Not all companies have already adapted to this. It is however highly recommended to initiate the necessary steps for protecting the respective trade secrets in accordance with the Law (irrespective of contractual agreements protecting trade secrets, with employees or third parties). In particular, under the Law, for information to be classified as a trade secret it must be “subject to reasonable steps to keep it secret under the circumstances by its lawful owner“. If this is not the case, the relevant information is not protected thereunder.

  • In particular, the legally regulated prohibitions of action with regard to obtaining, using or disclosing trade secrets as well as the legally regulated claims in the event of infringements are not applicable (in particular, elimination, destruction, damages; the proximity to classic intellectual property rights is obvious).
  • And the criminal law provisions in the Law do not intervene either; they also link to the concept of trade secrets, i.e. in this respect it is a prerequisite that the respective information is subject to reasonable steps to keep it secret, as described above (this was not necessary before the Law came into existence, i.e. under former sec. 17 of the Law against Unfair Competition (UWG) which covered trade and business secrets).

It depends on the individual case what has to be done to fulfil the criterion of taking “reasonable steps”. However, it is clear that a differentiated protection concept is necessary, depending on the circumstances (including capabilities, which depend inter alia on the size of the company; large companies typically have more options than small sized companies).

In order to implement an appropriate protection concept, first of all, the relevant pieces of information should be identified.
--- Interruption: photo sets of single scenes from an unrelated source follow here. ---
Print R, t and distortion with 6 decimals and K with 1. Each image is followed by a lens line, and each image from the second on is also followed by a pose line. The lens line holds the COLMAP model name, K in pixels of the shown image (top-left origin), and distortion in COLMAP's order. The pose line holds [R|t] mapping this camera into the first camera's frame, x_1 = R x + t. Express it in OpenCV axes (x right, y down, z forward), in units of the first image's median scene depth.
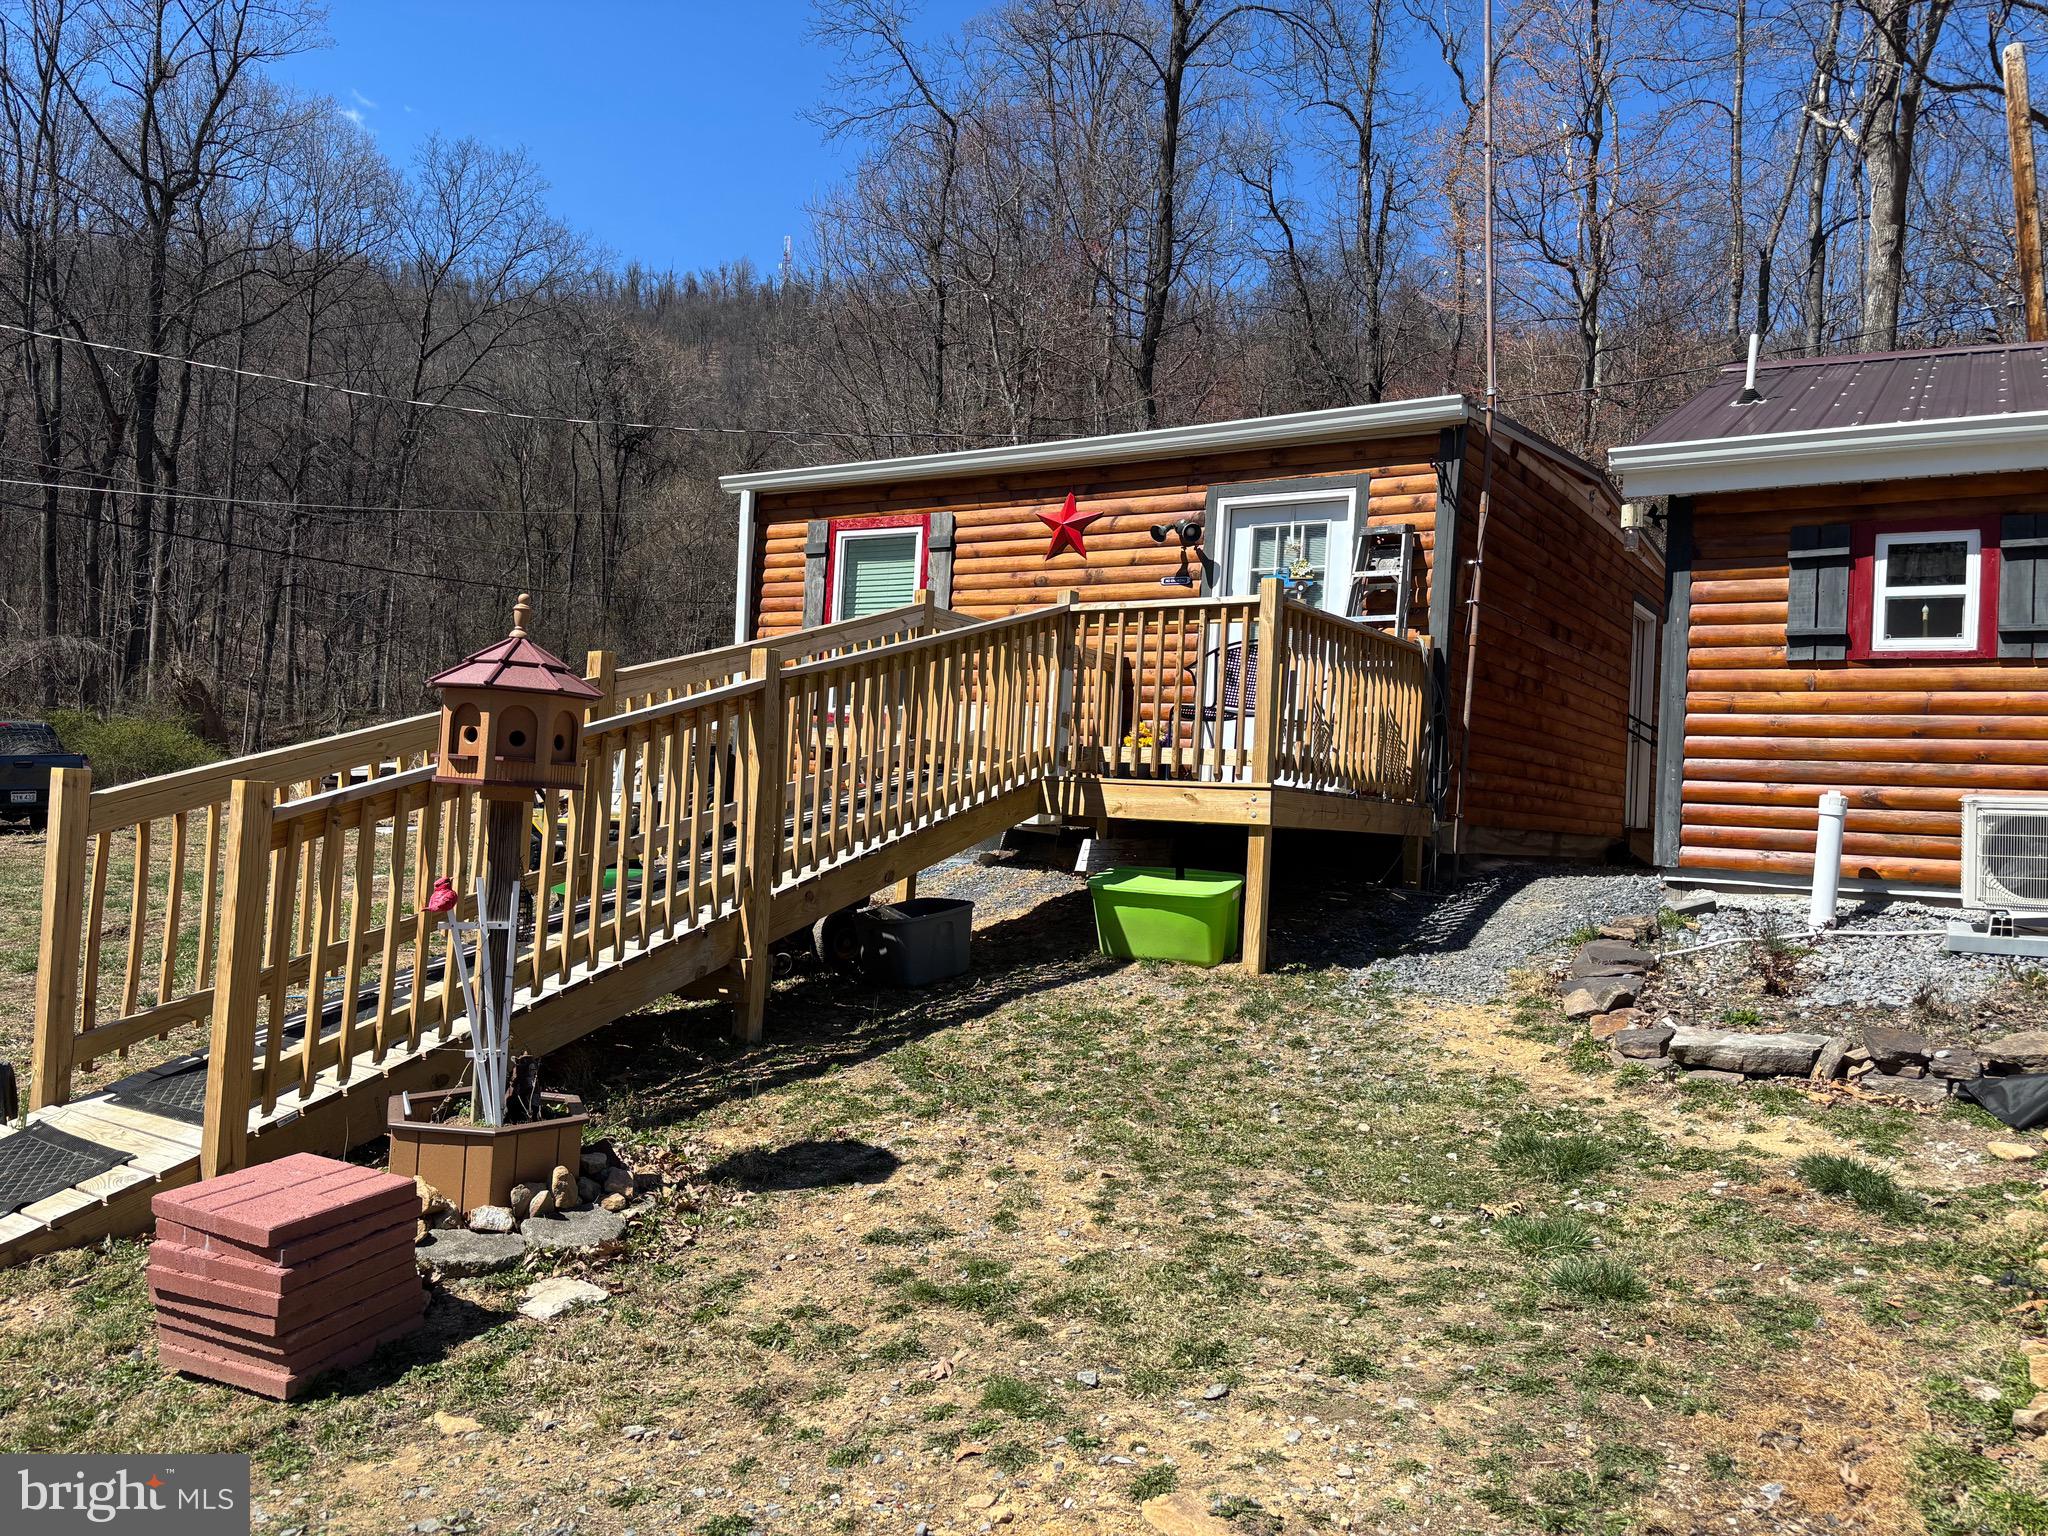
lens RADIAL K [[1523.2, 0, 1021.9], [0, 1523.2, 788.3], [0, 0, 1]] dist [0.056948, -0.057105]
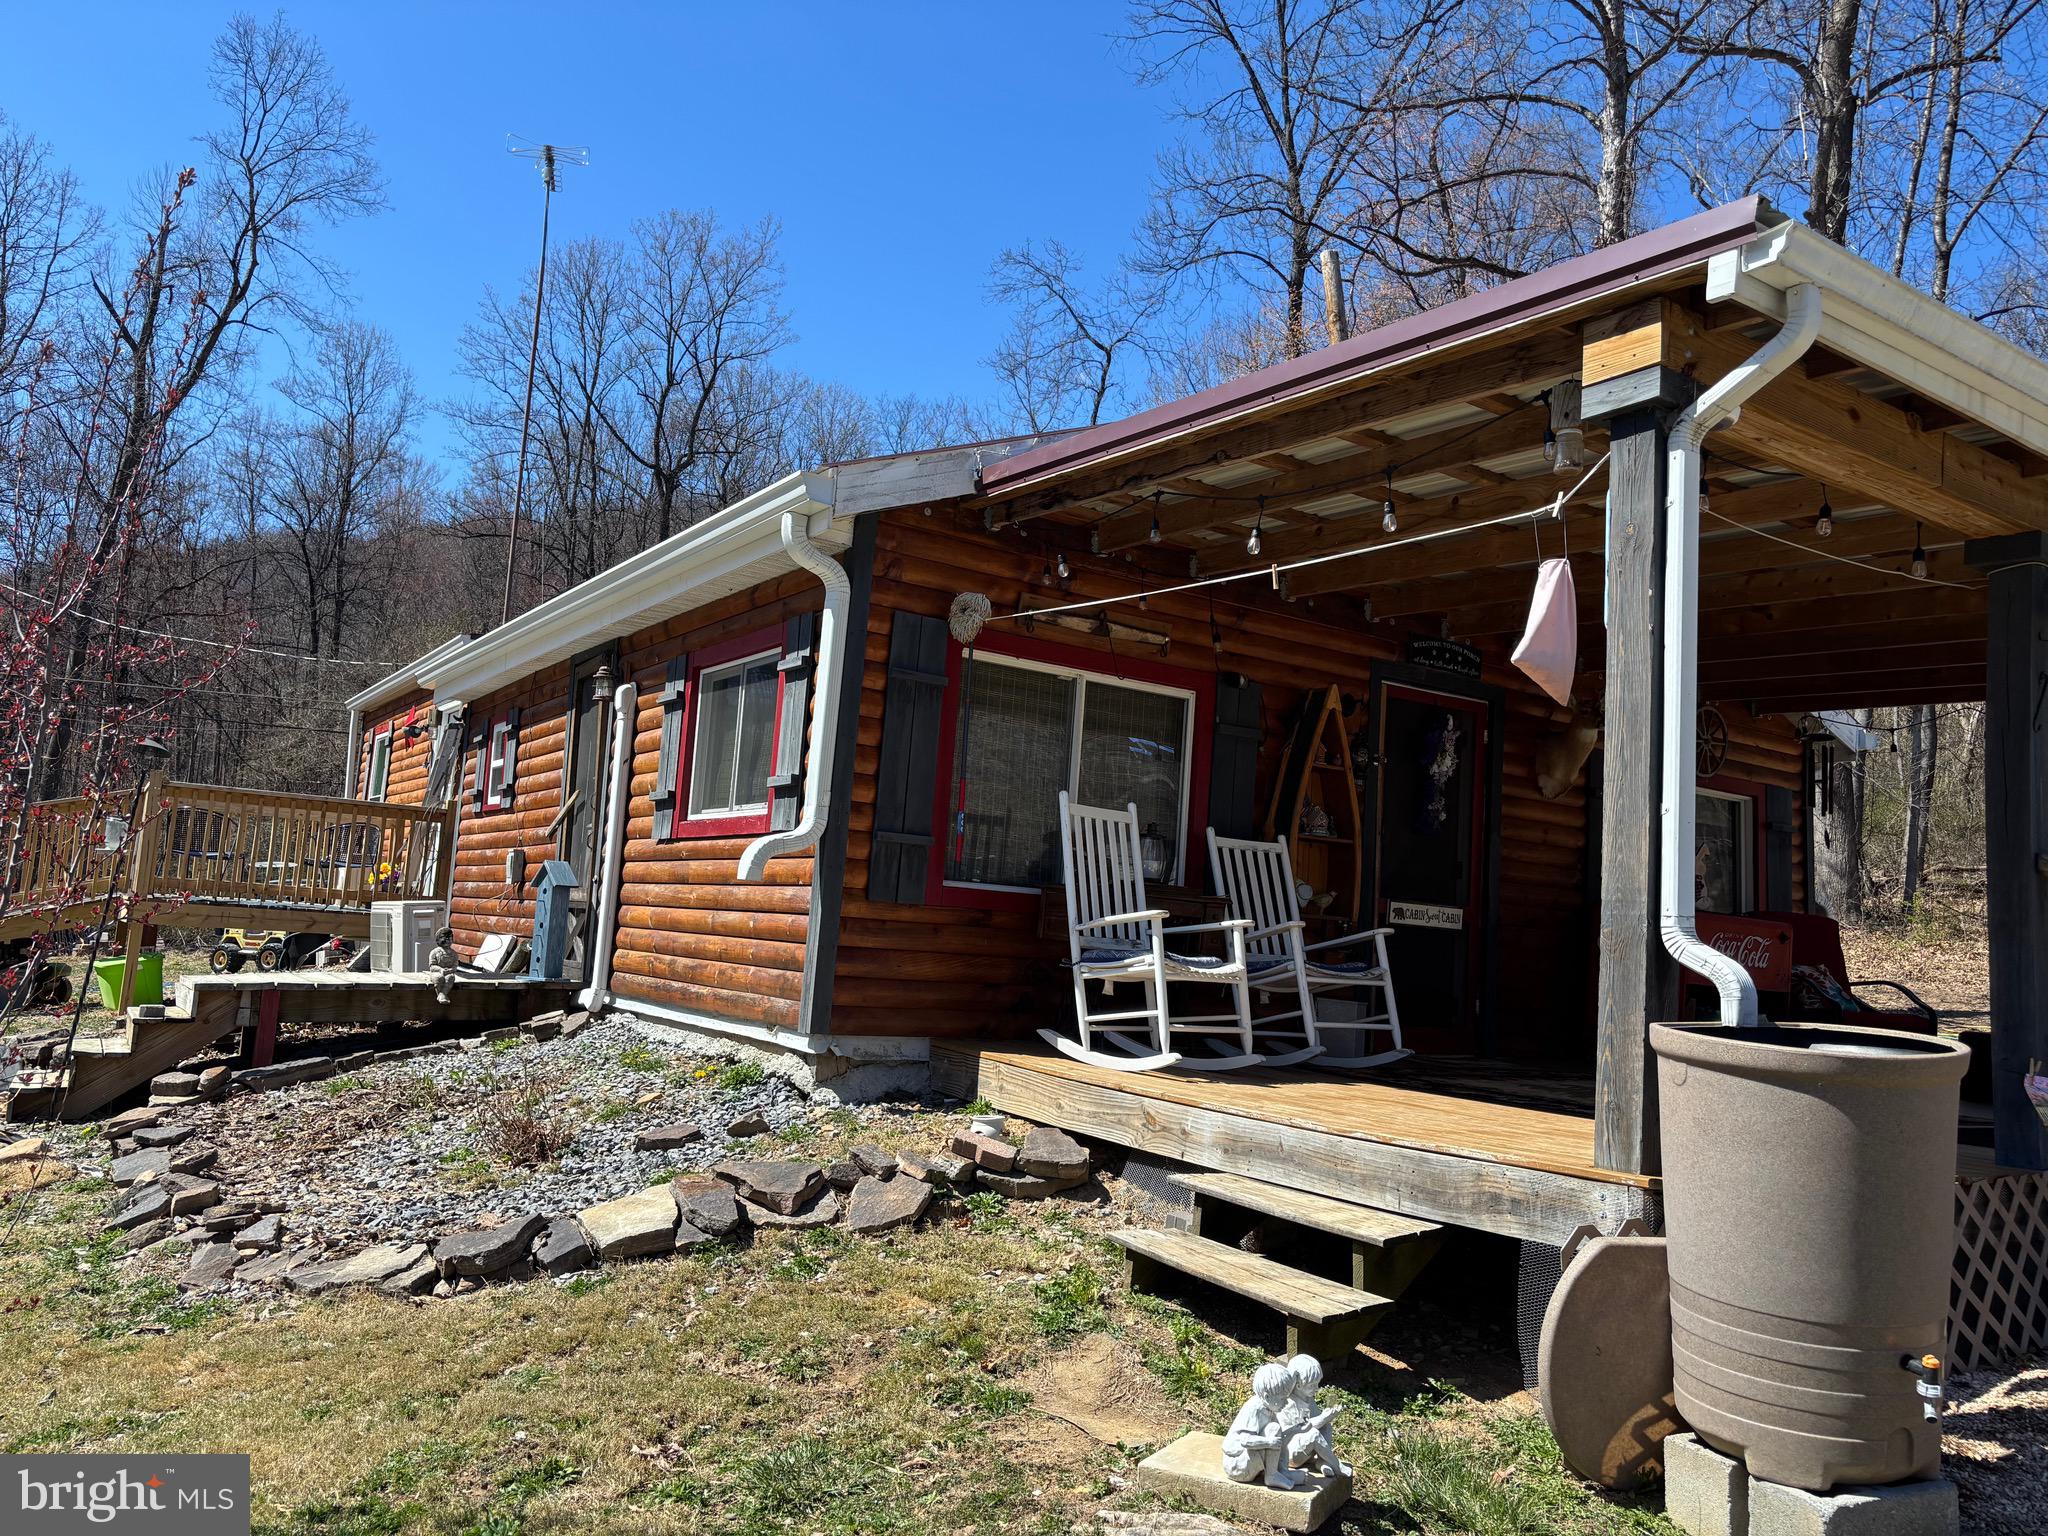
lens RADIAL K [[1517.2, 0, 1033.6], [0, 1517.2, 792.9], [0, 0, 1]] dist [0.066170, -0.111047]
pose [[0.915327, -0.030095, -0.401585, 1.655736], [-0.010817, 0.995007, -0.099220, 0.037944], [0.402566, 0.095163, 0.910431, -0.105513]]
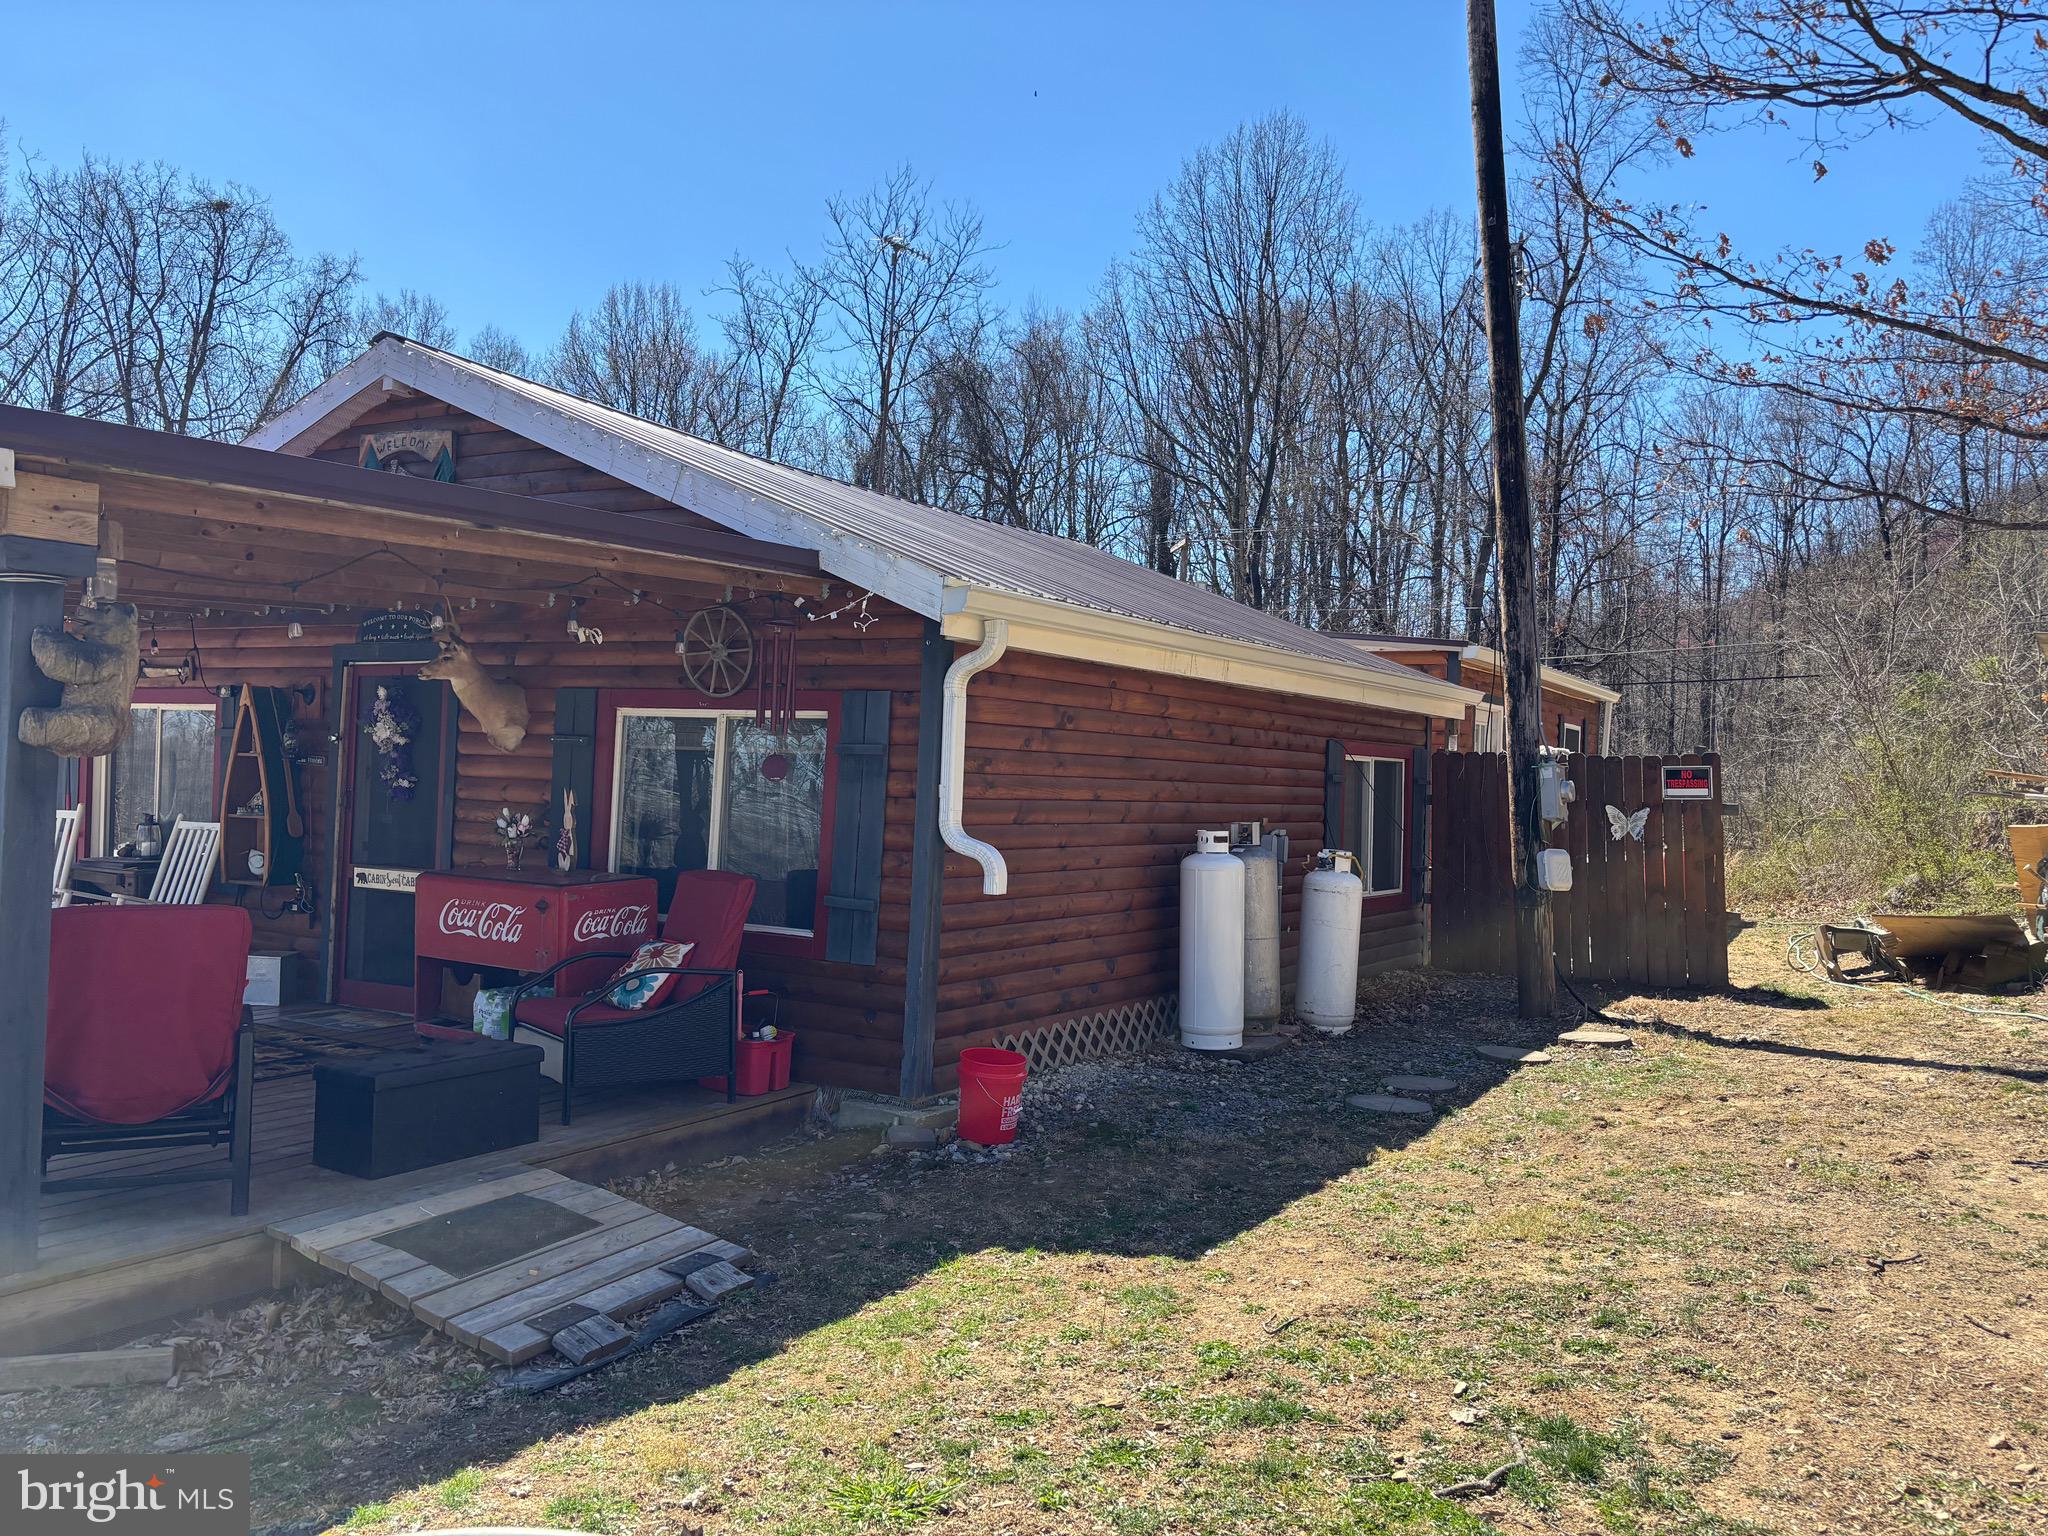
lens RADIAL K [[1555.1, 0, 1013.1], [0, 1555.1, 767.4], [0, 0, 1]] dist [0.064399, -0.072195]
pose [[0.034462, -0.059663, -0.997624, 2.645442], [-0.010637, 0.998138, -0.060062, -0.003306], [0.999349, 0.012682, 0.033763, 1.405715]]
As a second step, taking into account the respective possibilities/options the company has, it should be defined which degree of protection is necessary with respect to such information, and as a third step an overall concept for the protection of trade secrets should be developed which could be implemented in practice as efficiently and effectively as possible. In particular, this should include measures such as the establishment of technical/organizational barriers to unauthorized access; Art. 32 of the General Data Protection Regulation can provide some guidance in this respect. In addition, appropriate contractual agreements should be made, in particular with employees and third parties such as customers, suppliers and distribution partners.

In this respect, companies should also review their current confidentiality agreements/NDAs. In particular, they should ensure that the subject matter and scope of protection are clearly defined therein, and that the respective measures taken to protect confidential information are reasonable.